Alice Hoffman has written more than twenty novels, most of which are pretty good. One of my most favorite books, The Dovekeepers, is actually a Hoffman book. If you haven’t read it, its well worth the time.
For those of you working on “The Great American Novel”, here are five tips on how to begin writing.
1. Start with an image, perhaps a full moon, or a girl wearing a hooded sweat shirt running across the parkway, or two deer on the grass, startled by a sudden movement. It can be something you saw or something you dreamed. You passed by someone in the street crying. Her hair was braided and her eyes were rimmed red. You dreamed you held a bowl of strawberries and each one contained a secret, a story of its own.

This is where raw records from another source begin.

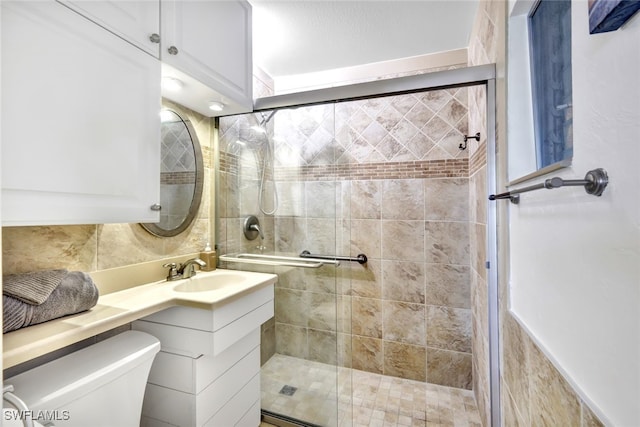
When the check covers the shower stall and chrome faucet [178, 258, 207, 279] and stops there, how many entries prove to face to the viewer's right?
1

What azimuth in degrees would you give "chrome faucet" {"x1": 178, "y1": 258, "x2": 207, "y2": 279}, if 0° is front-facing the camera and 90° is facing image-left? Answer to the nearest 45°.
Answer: approximately 270°

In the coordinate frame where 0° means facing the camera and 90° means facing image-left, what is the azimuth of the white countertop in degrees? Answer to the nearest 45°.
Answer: approximately 315°

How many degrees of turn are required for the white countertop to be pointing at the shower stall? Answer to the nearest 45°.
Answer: approximately 45° to its left

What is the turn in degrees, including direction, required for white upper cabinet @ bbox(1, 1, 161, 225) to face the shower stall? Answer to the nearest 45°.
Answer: approximately 45° to its left

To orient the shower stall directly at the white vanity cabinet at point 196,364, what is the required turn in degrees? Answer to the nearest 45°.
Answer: approximately 45° to its right

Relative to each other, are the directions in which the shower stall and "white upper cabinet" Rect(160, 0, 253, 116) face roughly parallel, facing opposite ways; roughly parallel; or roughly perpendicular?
roughly perpendicular
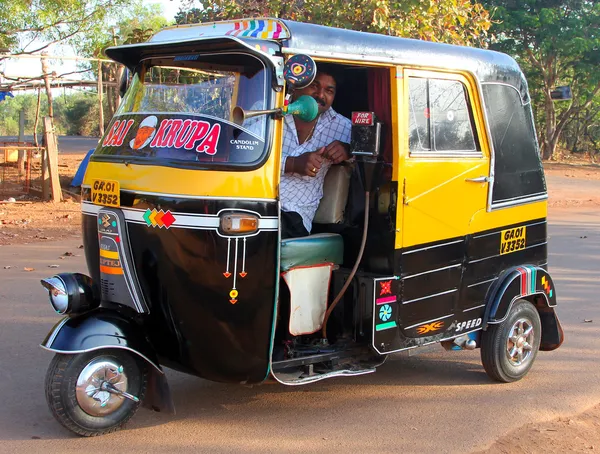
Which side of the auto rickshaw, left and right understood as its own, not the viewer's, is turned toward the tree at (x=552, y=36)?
back

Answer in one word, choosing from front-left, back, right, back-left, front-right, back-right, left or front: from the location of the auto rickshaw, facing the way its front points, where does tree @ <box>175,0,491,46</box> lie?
back-right

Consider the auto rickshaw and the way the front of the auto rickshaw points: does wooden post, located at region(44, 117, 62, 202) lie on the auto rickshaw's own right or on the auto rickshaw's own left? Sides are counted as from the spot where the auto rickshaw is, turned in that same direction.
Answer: on the auto rickshaw's own right

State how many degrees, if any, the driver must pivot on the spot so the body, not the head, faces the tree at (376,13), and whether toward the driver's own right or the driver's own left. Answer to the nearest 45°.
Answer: approximately 180°

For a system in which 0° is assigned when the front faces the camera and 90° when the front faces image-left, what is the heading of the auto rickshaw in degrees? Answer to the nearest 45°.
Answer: approximately 45°

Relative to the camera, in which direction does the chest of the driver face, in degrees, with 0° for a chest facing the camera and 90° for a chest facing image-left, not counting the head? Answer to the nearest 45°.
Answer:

2. Write lists. Start with random words, choosing the ones you love like oleander and aquamarine. Go on those that cause pinpricks of fear to rise on your skin: sorrow, graveyard, raven, slash. Write down the names of everything you’d like to find in a garden: roses, mint, rosemary, lemon verbena. List the cities you’ve always wanted to visit or the ones where you’d lived. Include street names, shops you spied when you drove through a town in New Jersey, alleyways in Boston. List the places you’ve longed for in your darkest hours: white beaches, a cafe in Paris next to Shakespeare and Company. Don’t forget names.